Saved data entries:
◇ ◇ ◇ ◇ ◇ ◇ ◇

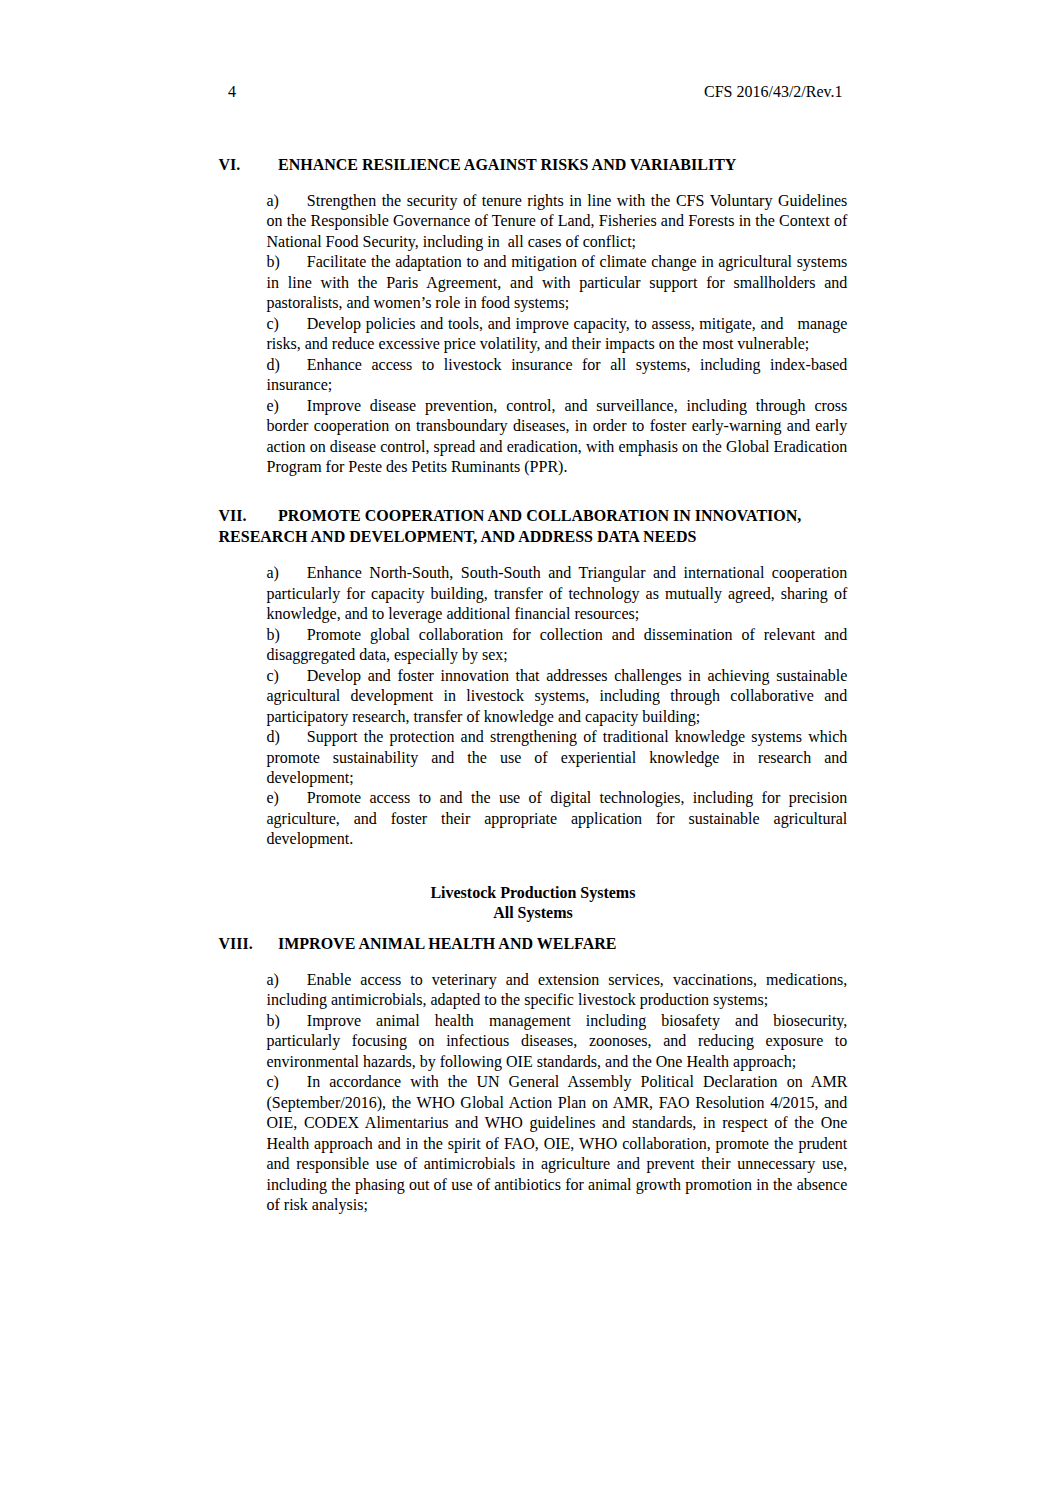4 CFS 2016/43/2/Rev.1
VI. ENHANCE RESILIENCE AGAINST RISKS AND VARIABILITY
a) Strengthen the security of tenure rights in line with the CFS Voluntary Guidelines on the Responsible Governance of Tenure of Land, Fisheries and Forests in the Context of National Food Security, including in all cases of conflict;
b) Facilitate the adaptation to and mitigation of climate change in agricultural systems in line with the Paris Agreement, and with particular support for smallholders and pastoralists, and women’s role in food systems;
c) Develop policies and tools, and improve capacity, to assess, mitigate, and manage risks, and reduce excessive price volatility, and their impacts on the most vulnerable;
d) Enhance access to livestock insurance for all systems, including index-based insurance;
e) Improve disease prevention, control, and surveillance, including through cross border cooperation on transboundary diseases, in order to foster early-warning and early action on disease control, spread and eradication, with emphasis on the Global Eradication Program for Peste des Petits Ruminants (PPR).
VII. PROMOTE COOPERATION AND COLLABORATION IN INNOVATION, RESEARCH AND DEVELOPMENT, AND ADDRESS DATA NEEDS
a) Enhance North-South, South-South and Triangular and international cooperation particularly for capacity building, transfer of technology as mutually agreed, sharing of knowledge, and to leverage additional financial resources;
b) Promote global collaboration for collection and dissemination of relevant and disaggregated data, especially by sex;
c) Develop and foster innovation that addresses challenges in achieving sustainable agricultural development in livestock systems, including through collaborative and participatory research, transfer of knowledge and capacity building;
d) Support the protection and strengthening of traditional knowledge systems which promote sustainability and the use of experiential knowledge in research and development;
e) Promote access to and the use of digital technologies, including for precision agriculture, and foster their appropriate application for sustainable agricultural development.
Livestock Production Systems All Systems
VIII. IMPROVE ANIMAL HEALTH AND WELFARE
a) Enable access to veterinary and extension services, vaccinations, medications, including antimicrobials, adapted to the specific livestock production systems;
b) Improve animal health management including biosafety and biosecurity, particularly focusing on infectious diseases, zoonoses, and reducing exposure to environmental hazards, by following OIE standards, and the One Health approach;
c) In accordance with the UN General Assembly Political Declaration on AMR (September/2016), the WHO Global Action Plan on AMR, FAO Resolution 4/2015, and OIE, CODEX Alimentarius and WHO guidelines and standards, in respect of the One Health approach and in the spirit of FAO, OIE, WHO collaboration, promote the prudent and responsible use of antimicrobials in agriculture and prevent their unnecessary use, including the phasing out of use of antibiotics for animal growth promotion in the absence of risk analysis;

◇ ◇ ◇ ◇ ◇ ◇ ◇

WHAT TO WORK ON: Using the data above, reproduce exactly the lines from the line that contains "Livestock Production Systems All Systems" through the line that contains "a) Enable access", including both.

SOLUTION FOR THIS PROBLEM:
Livestock Production Systems All Systems
VIII. IMPROVE ANIMAL HEALTH AND WELFARE
a) Enable access to veterinary and extension services, vaccinations, medications, including antimicrobials, adapted to the specific livestock production systems;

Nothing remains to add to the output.